Risa Denenberg’s what we owe each other is a series of poems that stun with their straightforwardness and stark beauty.  She tends, in the strongest possible sense of that verb, to a friend, Jon, who is dying in agony.  When we close her book which is, first and last, his book too, we need to know his name.  Jon has been her teacher as well as her friend.  Their book is made up of the lessons he has taught her and she, in turn, is teaching us, “what we owe each other.”  The poems in what we owe each other are what I hope for when I read poetry.  More than that, they are what hope is for.  They are cause for rejoicing.

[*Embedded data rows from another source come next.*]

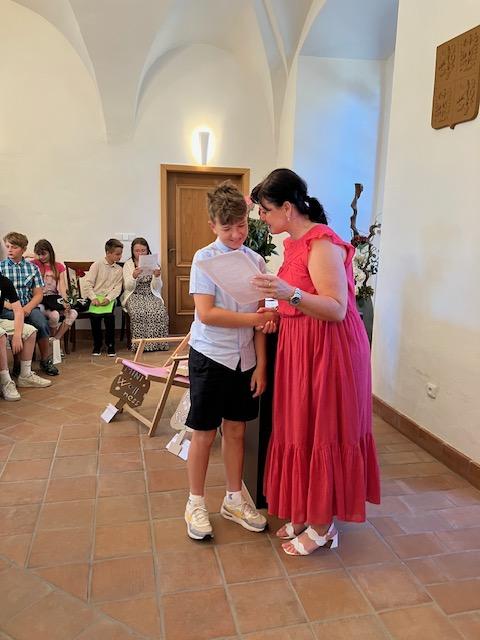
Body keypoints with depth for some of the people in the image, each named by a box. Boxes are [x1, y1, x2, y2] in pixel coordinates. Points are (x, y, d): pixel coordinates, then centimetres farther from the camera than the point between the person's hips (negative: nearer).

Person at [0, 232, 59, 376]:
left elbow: (38, 294, 7)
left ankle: (45, 360, -8)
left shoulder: (32, 267, 11)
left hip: (29, 306, 1)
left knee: (42, 323, -29)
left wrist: (28, 307, -12)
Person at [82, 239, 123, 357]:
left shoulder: (119, 269, 10)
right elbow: (87, 283, -3)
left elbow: (117, 288, 3)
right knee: (95, 316, -21)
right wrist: (93, 298, -15)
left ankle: (110, 345, -6)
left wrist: (108, 298, -14)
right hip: (95, 297, -1)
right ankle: (97, 345, 1)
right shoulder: (97, 265, 3)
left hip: (109, 298, 1)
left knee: (109, 316, -24)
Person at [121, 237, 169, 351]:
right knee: (138, 313, -34)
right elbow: (128, 287, -3)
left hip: (151, 295, 1)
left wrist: (157, 277, -18)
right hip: (134, 296, -1)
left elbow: (157, 288, 3)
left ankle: (158, 343, -19)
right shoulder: (128, 264, 5)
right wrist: (134, 276, -23)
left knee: (160, 312, -30)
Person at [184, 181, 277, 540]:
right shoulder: (205, 258, -9)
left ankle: (234, 501, 32)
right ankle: (196, 504, 26)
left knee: (236, 430, 15)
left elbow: (260, 318, 2)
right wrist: (253, 318, -19)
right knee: (204, 434, 7)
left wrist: (261, 364, 0)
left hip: (243, 360, 4)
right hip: (210, 357, -4)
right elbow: (206, 313, -18)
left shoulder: (256, 261, 2)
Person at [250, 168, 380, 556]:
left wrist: (289, 294, -35)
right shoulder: (294, 242, 11)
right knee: (301, 431, 15)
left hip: (329, 349, -9)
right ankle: (306, 513, 32)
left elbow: (337, 309, -23)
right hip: (300, 347, 9)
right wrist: (277, 310, 3)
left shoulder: (322, 244, -18)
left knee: (323, 434, 3)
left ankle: (323, 527, 21)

 William Slaughter, Author of Untold Stories and The Politics of My Hearts, Editor of Mudlark, An Electronic Journal of Poetry and Poetics

I’ve been a fan of Risa Denenberg’s poetry for some years because each time I encounter one of her poems, I feel stronger afterwards, more trusting, perhaps, more resolved. Each of us is on a separate journey (each leading to the same result), and yet we vary in our levels of resolve and our ability to give voice to how we feel.  It doesn’t take long before she reassures “what is needed is uttered without words.”  Denenberg knows we are, each of us, alone.  And yet she shares with us the notes from her own journey, and for this I am grateful and for this, I will keep this chapbook on my favorite bookshelf at home.

Sherry O’Keefe, Author of Cracking Geodes Open

Risa Denenberg’s incisive and moving chapbook, what we owe each other, implies that belated contemplation of the event of a death is necessary to reveal who and what might reconcile us to life’s temporal configuration.  These poems are prayers to assist the living, for they transform dying from an incoherent series of unrelated events and symptoms linked by the fiction of an autonomous deteriorating body into a narrative.  The “this” that Denenberg’s collection of poems acknowledges, our spirit and the flesh, can only remain vital if it recognizes and contends with attachment as debt to the dead and living.